I checked tables package vignette and by including the below information for longtable gives me the same output:

final_4_table <- datasummary(mpg + cyl + disp + hp + drat + wt + qsec + vs + am + gear + carb + test2 + test3 + test4 + test5 + test6 + test7 + test8 + test9 + test10 + test11 + test12 + test13 + test14 + test15 + test16 + test17 + test18 + test19 + test20 + test21 + test22 + test23 + test24 + test25 + test26 + test27 + test28 + test29 + test30 + test31 + test32 + test33 + test34 + test35 + test36 + test37 + test38 + test39 + test40 ~ N + Mean + SD + Heading("Boxplot") * emptycol + Heading("Histogram") * emptycol, data = tmp, title = "Title of my table.", notes = list("note2", "note1"), options = list(tabular="longtable",
          toprule="\\caption{This table crosses page boundaries.}\\\\
\\toprule", midrule="\\midrule\\\\[-2\\normalbaselineskip]\\endhead\\hline\\endfoot")) %>%
    column_spec(column = 5, image = spec_boxplot(tmp_list)) %>%
    column_spec(column = 6, image = spec_hist(tmp_list))

Solution

  • @manro put you on the right track here. The trick is to use the longtable=TRUE argument.

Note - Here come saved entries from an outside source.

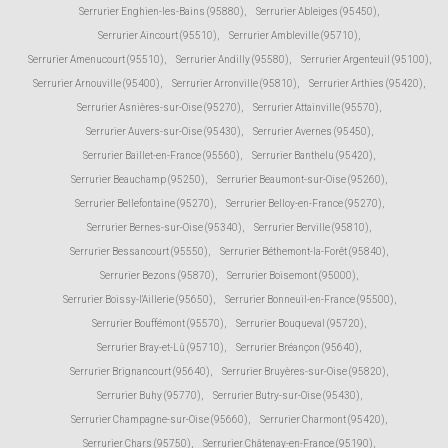
Serrurier Enghien-les-Bains (95880)
,
Serrurier Ableiges (95450)
,
Serrurier Aincourt (95510)
,
Serrurier Ambleville (95710)
,
Serrurier Amenucourt (95510)
,
Serrurier Andilly (95580)
,
Serrurier Argenteuil (95100)
,
Serrurier Arnouville (95400)
,
Serrurier Arronville (95810)
,
Serrurier Arthies (95420)
,
Serrurier Asnières-sur-Oise (95270)
,
Serrurier Attainville (95570)
,
Serrurier Auvers-sur-Oise (95430)
,
Serrurier Avernes (95450)
,
Serrurier Baillet-en-France (95560)
,
Serrurier Banthelu (95420)
,
Serrurier Beauchamp (95250)
,
Serrurier Beaumont-sur-Oise (95260)
,
Serrurier Bellefontaine (95270)
,
Serrurier Belloy-en-France (95270)
,
Serrurier Bernes-sur-Oise (95340)
,
Serrurier Berville (95810)
,
Serrurier Bessancourt (95550)
,
Serrurier Béthemont-la-Forêt (95840)
,
Serrurier Bezons (95870)
,
Serrurier Boisemont (95000)
,
Serrurier Boissy-l'Aillerie (95650)
,
Serrurier Bonneuil-en-France (95500)
,
Serrurier Bouffémont (95570)
,
Serrurier Bouqueval (95720)
,
Serrurier Bray-et-Lû (95710)
,
Serrurier Bréançon (95640)
,
Serrurier Brignancourt (95640)
,
Serrurier Bruyères-sur-Oise (95820)
,
Serrurier Buhy (95770)
,
Serrurier Butry-sur-Oise (95430)
,
Serrurier Champagne-sur-Oise (95660)
,
Serrurier Charmont (95420)
,
Serrurier Chars (95750)
,
Serrurier Châtenay-en-France (95190)
,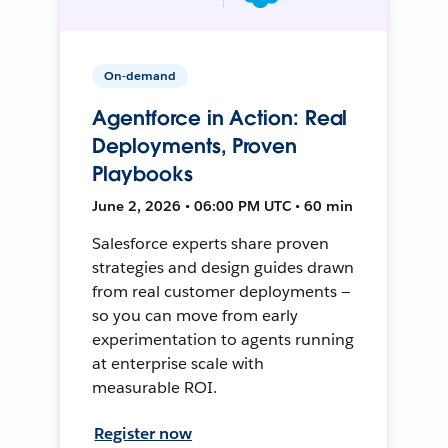
On-demand
Agentforce in Action: Real
Deployments, Proven
Playbooks
June 2, 2026 • 06:00 PM UTC • 60 min
Salesforce experts share proven
strategies and design guides drawn
from real customer deployments —
so you can move from early
experimentation to agents running
at enterprise scale with
measurable ROI.
Register now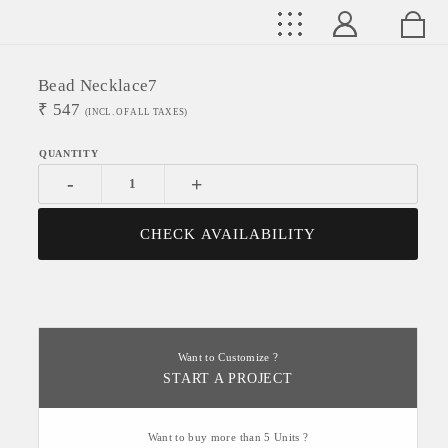
Bead Necklace7
₹
547
(INCL. OF ALL TAXES)
-
+
CHECK AVAILABILITY
Want to Customize ?
START A PROJECT
Want to buy more than 5 Units ?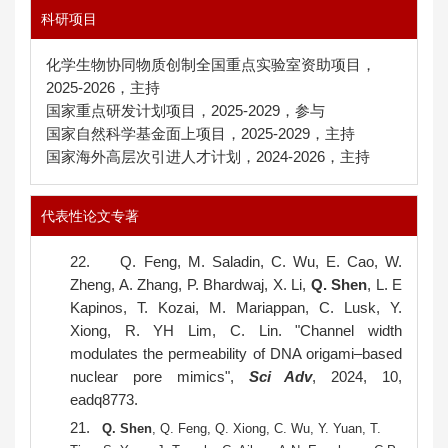
科研项目
化学生物协同物质创制全国重点实验室资助项目，
2025-2026，主持
国家重点研发计划项目，2025-2029，参与
国家自然科学基金面上项目，2025-2029，主持
国家海外高层次引进人才计划，2024-2026，主持
代表性论文专著
22.
Q. Feng, M. Saladin, C. Wu, E. Cao, W.
Zheng, A. Zhang, P. Bhardwaj, X. Li,
Q. Shen
, L. E
Kapinos, T. Kozai, M. Mariappan, C. Lusk, Y.
Xiong, R. YH Lim, C. Lin. "Channel width
modulates the permeability of DNA origami–based
nuclear pore mimics",
Sci Adv
, 2024, 10,
eadq8773.
21.
Q. Shen
, Q. Feng, Q. Xiong, C. Wu, Y. Yuan, T.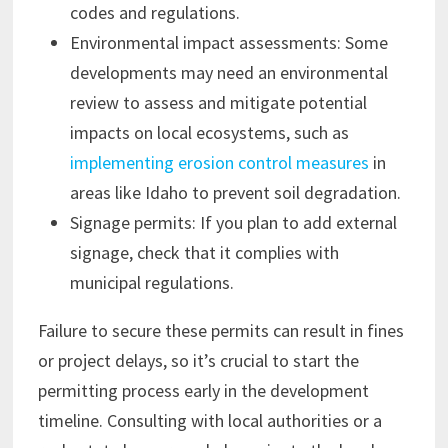
codes and regulations.
Environmental impact assessments: Some
developments may need an environmental
review to assess and mitigate potential
impacts on local ecosystems, such as
implementing erosion control measures
in
areas like Idaho to prevent soil degradation.
Signage permits: If you plan to add external
signage, check that it complies with
municipal regulations.
Failure to secure these permits can result in fines
or project delays, so it’s crucial to start the
permitting process early in the development
timeline. Consulting with local authorities or a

    Behind the scenes, modelsummary calls the kbl function from the kableExtra package to produce a table. All the arguments which are not explicitly used by datasummary() are automatically pushed forward to the kbl function via the ... ellipsis. This means that you can define the longtable argument directly in the datasummary() call. For example:

    datasummary(mpg + hp ~ Mean + SD, data = mtcars, longtable = TRUE)
    

    The above is a minimal example. I tried passing the longtable=TRUE argument in the same way in your more complex example, and your Rmarkdown document compiled without problems on my machine.